Comme flûtiste, j’avais exploré la musique ancienne dans un petit ensemble d’amateurs (Les Compagnons de la Renaissance – l’ensemble existe toujours !). J’avais chanté au chœur universitaire de Louvain et, en 1979/1980, lors de mon séjour à Zagreb, dans le chœur Joza Vlahovic, dirigé par Emil Cossetto . J’ai connu ensuite le Chœur de chambre de Namur, la Capella Sancti Michaelis, le chœur de la Monnaie, j’ai participé à beaucoup de concerts, d’enregistrements, … Ces expériences-là m’ont formé, sans aucun doute. Mais c’est en tant que chef de chœur que j’ai construit, élaboré, complété mon projet artistique.

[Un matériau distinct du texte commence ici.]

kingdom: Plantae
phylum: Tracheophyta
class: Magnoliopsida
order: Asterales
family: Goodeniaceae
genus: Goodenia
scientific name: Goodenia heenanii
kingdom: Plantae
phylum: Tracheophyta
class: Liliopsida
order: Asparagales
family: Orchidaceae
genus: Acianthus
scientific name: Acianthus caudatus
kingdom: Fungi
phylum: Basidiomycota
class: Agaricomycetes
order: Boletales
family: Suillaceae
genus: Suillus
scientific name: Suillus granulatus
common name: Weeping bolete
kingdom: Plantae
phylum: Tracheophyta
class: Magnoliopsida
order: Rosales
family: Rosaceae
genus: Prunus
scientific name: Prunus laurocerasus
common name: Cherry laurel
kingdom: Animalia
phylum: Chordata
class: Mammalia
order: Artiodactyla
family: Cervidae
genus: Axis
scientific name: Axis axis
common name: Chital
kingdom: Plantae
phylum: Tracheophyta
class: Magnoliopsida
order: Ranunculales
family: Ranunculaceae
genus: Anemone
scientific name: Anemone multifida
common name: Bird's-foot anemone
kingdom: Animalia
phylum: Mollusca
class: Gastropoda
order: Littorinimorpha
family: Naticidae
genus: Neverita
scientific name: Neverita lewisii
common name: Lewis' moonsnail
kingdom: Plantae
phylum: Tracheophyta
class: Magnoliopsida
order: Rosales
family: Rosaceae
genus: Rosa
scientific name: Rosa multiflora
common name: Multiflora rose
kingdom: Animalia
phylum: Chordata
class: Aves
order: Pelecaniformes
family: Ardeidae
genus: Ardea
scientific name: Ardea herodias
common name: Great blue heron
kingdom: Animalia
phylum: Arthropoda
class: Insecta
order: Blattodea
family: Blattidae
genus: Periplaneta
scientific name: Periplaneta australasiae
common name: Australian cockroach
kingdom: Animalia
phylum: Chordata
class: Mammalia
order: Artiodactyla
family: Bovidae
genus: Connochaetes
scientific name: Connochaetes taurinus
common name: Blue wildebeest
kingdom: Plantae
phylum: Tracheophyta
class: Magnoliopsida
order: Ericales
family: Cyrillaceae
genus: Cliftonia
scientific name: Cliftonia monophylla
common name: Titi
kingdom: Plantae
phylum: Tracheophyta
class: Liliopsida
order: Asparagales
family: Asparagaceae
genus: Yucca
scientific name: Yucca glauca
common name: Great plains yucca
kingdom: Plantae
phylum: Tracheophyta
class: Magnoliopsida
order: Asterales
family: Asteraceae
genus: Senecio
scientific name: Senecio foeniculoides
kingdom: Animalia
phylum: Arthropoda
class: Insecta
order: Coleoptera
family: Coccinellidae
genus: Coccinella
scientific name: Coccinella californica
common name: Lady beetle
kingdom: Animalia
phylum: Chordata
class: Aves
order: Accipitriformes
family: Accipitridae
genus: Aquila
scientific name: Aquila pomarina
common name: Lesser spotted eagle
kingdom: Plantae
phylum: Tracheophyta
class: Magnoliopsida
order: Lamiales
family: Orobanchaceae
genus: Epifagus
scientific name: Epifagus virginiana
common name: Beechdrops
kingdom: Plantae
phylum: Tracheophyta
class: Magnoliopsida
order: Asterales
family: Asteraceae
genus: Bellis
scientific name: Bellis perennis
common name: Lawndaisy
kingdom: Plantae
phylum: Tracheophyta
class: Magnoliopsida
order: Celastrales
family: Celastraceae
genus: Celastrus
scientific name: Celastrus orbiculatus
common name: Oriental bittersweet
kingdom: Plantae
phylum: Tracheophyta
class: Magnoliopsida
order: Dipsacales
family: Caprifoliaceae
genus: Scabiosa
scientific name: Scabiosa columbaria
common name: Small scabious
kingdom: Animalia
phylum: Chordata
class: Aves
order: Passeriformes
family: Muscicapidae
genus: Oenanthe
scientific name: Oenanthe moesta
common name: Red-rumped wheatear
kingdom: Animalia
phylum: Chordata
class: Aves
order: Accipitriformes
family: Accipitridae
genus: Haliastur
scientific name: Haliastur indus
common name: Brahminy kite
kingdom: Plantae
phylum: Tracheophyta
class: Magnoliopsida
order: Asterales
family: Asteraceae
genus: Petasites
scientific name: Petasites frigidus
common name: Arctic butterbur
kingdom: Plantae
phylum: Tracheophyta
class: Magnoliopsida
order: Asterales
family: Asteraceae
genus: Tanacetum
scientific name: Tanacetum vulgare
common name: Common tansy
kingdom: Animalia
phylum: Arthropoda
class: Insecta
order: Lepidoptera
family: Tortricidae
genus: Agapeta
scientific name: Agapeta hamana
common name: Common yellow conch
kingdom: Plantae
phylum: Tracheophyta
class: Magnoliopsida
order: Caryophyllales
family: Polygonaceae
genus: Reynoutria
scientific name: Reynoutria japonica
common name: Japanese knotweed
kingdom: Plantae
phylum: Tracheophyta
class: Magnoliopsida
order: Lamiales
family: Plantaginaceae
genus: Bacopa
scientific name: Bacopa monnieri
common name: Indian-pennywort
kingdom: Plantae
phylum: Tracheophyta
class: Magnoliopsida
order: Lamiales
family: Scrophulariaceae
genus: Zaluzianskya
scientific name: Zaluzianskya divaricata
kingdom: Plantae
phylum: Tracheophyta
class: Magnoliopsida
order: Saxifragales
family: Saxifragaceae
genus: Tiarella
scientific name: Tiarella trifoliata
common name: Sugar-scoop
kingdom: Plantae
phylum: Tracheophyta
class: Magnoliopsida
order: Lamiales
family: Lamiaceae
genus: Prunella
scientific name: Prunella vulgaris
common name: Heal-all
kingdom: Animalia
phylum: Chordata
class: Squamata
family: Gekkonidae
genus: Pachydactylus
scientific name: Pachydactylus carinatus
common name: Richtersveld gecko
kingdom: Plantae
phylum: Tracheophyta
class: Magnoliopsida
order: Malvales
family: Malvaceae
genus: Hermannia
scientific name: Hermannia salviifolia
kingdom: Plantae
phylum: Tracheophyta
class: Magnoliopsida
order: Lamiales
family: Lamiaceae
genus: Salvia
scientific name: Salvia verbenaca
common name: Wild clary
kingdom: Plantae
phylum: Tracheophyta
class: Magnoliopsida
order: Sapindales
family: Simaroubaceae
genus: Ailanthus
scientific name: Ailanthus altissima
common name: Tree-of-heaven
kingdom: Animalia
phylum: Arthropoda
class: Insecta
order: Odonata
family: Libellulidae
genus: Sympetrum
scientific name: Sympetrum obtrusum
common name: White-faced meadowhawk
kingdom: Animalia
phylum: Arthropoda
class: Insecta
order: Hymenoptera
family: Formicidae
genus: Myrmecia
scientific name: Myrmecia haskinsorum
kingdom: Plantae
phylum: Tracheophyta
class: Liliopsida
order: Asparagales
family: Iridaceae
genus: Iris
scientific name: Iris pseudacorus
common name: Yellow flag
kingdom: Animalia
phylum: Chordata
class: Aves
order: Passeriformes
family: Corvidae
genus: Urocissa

Fin 2009, j’ai laissé la charge que requièrent la direction et l’animation hebdomadaire d’un ensemble. En trente ans de travail assidu, j’avais fait le tour de la question. Je sentais que j’étais arrivé au terme de cette expérience. Il était temps de passer à autre chose. La création de mon Atelier Public répond, d’une certaine façon, à cet « autre chose ». Il s’agit de « recharger » mon objet de recherche, mon projet, ma quête. Ce site en est un des moyens. Il est aussi une façon de prendre en compte la totalité de mon expérience de musicien amateur, mes réussites et mes échecs – mais cela a-t-il un sens de nommer ainsi ce qui relève d’un processus ininterrompu, sans cesse en progrès, sur lequel ne se greffe aucune considération de succès (médiatique, narcissique, …) mais simplement celle du plaisir de la découverte permanente ? 2

Dans cet Atelier public je veux rendre compte de mon expérience de musicien amateur et, singulièrement, de chanteur et de chef de chœur. Il est question ici de la musique vocale d’ensemble, et de tout ce qu’on peut nommer indifféremment l’exercice polyphonique, le chant d’ensemble, le chant choral, le travail du chœur, l’ensemble vocal, …

Ecouter en arrière

Et il écoutera en arrière.
Livre d’Isaïe, 42-43.

Dans le travail avec l’ensemble vocal, je cherche à développer la capacité des chanteurs à se rendre disponible à l’instant, « rien que » pour l’accord que l’on fait vibrer. C’est à la fois le don – par le souffle – et l’écoute des autres et de l’équilibre ainsi créé. Sans projet, sans projection, sans objectif. « Rien que » cette disponibilité méditative plutôt que réflexive – celle qui ne génèrerait qu’une écoute inquiète de son propre son.

J’ai rencontré plusieurs fois à Rennes, Gabriel André – il dirige l’école de chant choral de St-Vincent. Je me souviendrai toujours de sa recommandation aux chanteurs : Faites la preuve que vous savez écouter ! (et pas que vous savez chanter, ce qui va de soi, ce dont tout le monde convient…).